2. Description of the Prior Art
Radial seals can become deteriorated due to the presence of particulate material that enters the turbine and is flung into the area containing the tip seals where it cannot escape, then batters and erodes the tip seals, bucket covers and adjacent stationary parts.
A persistent and costly problem for steam and gas turbines using radial tip seals to minimize leakage over the shrouds or bucket covers of the turbine stages is the damage caused by particles. The particles can be either broken pieces of the turbine or foreign particles that enter the turbine with the steam. These particles, once having reached the location of the tip seals, have great difficulty escaping and are generally forced to circulate at great speed, causing damage to the seals, bucket covers and tenons.
Means is shown in my U.S. Pat. No. 5,271,712, utilizing a small circumferential opening in the tip seal in conjunction with a scoop to encourage the particles to be discharged from the tip seal area by deflecting them through the small opening. The scoop of U.S. Pat. No. 5,271,721 is an integral part of the tip seal. Consequently, it is limited in application to those tip seals with sufficient mass and strength to hold the scoop in place in spite of particle impacts and large, time varying steam forces.
The scoop, being integral with the tip seal must generally be made of the same material as the tip seal. This is often a handicap since the tip seal material is selected to be capable of rubbing away with a minimum of damage to adjacent rotating parts such as the bucket covers. The scoop, on the other hand, should ideally be made of material resistant to erosion and impact loads.
It is the purpose of the invention to provide tip seal scoops of improved geometry and/or material permitting the application of the scoops to a wider range of tip seal designs, including J-strips and inserted tip seals .
FIG. 1 is a fragmentary view looking downwardly at the parting line of a typical turbine stage showing a preferred form of tip seal protection means embodying the invention;
FIG. 2 is a radial view taken on line 2--2 of FIG. 1;
FIG. 3 is a front perspective view of the expulsion scoop plate of the tip seal damage protection means of the invention; and
FIG. 4 is a schematic front perspective view showing the relationship between the expulsion scoop plate, expulsion scoop and tip seals embodying the invention.
FIG. 1 is a fragmentary cross sectional view of a portion of a typical turbine stage as seen at the horizontal joint of the turbine.
A rotatable shaft or rotor 24 holds rows of buckets 11, only one of which is shown, each bucket having a shroud or bucket cover 12 fixed thereto.
Stationary nozzles 13 disposed on either side of bucket 11 have an outer solid portion 15 fixed in a spill strip holder or shell 16.
Spaced shroud or tip seals 19 are mounted on and depend from a portion of shell or spill strip holder 16 which extends between outer portions 15 of adjacent nozzles 13.

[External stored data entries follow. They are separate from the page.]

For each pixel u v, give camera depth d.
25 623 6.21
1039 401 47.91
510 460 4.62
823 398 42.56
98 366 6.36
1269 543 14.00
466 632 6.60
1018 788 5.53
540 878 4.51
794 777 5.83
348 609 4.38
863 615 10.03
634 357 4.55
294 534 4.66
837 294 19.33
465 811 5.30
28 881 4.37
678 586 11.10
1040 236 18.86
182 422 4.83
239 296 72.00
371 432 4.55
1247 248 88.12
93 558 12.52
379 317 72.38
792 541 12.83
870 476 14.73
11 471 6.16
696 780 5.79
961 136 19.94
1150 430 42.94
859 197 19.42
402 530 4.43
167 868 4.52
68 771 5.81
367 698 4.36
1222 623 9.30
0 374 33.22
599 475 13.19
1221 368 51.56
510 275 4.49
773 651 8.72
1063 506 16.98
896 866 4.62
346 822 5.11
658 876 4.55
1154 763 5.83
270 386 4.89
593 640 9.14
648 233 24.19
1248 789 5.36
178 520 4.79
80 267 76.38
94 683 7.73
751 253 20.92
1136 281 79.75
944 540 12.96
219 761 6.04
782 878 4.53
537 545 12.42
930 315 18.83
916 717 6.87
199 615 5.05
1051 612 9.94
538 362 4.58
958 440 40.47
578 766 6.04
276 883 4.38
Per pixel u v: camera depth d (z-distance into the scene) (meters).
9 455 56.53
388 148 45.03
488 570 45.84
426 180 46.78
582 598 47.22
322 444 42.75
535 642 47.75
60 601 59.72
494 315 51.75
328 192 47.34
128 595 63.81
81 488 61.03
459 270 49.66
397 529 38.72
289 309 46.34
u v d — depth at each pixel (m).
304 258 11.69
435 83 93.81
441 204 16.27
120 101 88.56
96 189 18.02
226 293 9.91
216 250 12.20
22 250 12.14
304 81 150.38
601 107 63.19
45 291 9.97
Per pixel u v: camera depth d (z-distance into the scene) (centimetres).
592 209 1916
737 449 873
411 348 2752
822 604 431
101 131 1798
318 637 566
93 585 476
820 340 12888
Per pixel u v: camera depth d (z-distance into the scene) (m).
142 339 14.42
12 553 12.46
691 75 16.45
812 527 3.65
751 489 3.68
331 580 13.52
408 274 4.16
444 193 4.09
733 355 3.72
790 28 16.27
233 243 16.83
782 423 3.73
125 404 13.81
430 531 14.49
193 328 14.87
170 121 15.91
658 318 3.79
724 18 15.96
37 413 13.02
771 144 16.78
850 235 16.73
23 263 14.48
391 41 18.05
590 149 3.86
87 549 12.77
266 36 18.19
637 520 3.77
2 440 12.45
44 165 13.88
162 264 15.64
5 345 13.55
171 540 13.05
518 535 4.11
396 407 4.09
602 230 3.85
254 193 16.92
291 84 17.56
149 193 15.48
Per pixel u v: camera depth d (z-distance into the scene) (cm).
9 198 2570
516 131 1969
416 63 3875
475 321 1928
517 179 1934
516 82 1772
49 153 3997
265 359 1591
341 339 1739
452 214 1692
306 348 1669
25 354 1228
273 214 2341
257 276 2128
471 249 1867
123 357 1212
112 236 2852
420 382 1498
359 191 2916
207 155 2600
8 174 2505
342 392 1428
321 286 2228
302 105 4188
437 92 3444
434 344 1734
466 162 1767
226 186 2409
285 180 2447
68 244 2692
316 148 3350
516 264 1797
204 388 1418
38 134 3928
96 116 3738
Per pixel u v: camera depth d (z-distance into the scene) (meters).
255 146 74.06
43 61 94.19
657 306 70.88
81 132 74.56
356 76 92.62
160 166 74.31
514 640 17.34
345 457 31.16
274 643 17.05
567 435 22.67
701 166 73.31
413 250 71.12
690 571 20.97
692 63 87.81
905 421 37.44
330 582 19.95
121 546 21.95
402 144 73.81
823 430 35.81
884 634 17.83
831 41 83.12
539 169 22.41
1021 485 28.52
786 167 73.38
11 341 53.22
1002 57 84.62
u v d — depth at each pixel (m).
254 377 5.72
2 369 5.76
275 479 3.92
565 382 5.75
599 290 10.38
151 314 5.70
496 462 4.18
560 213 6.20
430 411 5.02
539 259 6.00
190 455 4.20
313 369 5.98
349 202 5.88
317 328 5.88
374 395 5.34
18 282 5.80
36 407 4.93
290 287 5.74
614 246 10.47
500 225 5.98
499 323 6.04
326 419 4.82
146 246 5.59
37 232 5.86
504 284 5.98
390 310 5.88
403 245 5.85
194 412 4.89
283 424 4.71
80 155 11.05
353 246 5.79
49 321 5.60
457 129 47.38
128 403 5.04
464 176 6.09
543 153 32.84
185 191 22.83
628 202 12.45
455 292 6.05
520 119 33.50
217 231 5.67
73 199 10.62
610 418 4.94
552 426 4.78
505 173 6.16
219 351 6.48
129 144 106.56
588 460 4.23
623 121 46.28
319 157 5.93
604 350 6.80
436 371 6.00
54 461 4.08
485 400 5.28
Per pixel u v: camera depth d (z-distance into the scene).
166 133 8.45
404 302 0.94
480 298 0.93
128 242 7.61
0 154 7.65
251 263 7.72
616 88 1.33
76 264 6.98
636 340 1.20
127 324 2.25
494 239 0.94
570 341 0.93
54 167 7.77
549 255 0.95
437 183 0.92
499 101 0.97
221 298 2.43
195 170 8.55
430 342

Tip seals 19 overlie shroud or bucket cover 12 and are so located as to minimize steam leakage over shroud 12.
Tip seals 19 may be in the form of inverted J-strips as shown, or may be in the form of teeth inserted into the shell and are held in place by such as compressed locking rings 20, although other means may be employed.
An expulsion scoop 18 is mounted on and depends from plate 17 adjacent each tip seal 19 and is so positioned as to deflect particles which are moving circumferentially adjacent the upstream side of the tip seals causing the particles to pass through a small circumferential opening, not shown, in the tip seals and to move downstream.
As best seen in FIGS. 3 and 4, expulsion scoops 18 are triangulate in elevation so as to guide any particulate material flowing downstream in the direction of arrow a through provided openings 25 in tip seals 19, to avoid damage to the tip seals.
Root seals 23 are mounted in and depend from an inner ring portion 14 of stationary nozzles 13 and minimize leakage between the nozzles and rotatable shaft or rotor 24.
Root seals 23 are held in place by such as compressed locking rings 20', although other means may be employed.
FIG. 2 is a radial view of the turbine stage taken on line 2--2 of FIG. 1 at a horizontal joint 22. Shroud or tip seals 19 are shown as extending in both directions from joint 22, except that a small portion of the shroud or tip seal is cut away as at 25, just below joint 22. Scoop plate 17 is mounted on a provided cut-out portion of holder 16, immediately below joint 22. The scoop plate is secured in this location as by bolts 21 and is further held in place by the pressure of the upper half of holder 16 which is held tightly against the lower half of the holder in which the scoop plate is mounted.
Expulsion scoops 18 extend from scoop plate 17 radially into the area upstream of tip seals 19 so as to direct particles through the opening in the tip seals at 25.
FIG. 3 is a perspective showing of scoop plate 17 and expulsion scoops 18.
In operation, expulsion scoops 18 greatly reduce the period of time spent by particles adjacent the tip seals and shrouds, thus minimizing the damage caused by the particles.
Scoop plate 17 provides a solid base for locking of the expulsion scoops whereas the tip seals themselves could not provide such locking should the scoops be mounted on the tip seals themselves.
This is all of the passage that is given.